• **ABOUT THIS EXERCISE**
Among the records below, find each line bearing the word "French" and copy it.

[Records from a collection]
::::::::::
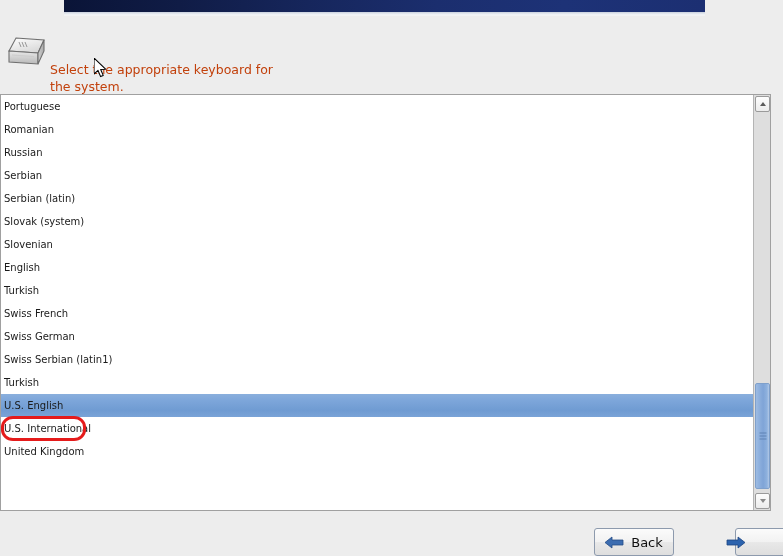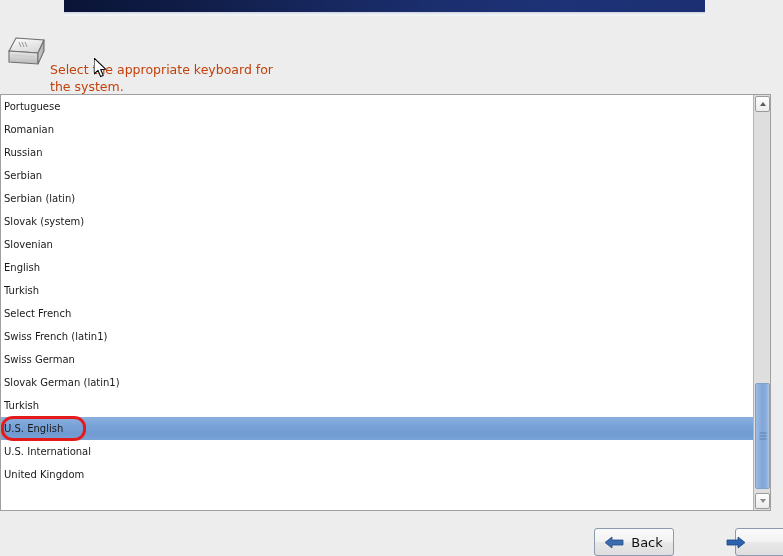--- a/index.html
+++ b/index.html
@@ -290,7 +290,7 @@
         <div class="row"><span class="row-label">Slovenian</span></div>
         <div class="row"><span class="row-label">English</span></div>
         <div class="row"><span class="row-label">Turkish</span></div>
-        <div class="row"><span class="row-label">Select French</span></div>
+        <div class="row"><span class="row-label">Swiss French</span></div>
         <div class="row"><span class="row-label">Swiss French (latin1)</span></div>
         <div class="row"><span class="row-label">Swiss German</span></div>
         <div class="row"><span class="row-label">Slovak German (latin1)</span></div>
::::::::::
• **RESULT OF THE EXERCISE**
-        <div class="row"><span class="row-label">Select French</span></div>
+        <div class="row"><span class="row-label">Swiss French</span></div>
         <div class="row"><span class="row-label">Swiss French (latin1)</span></div>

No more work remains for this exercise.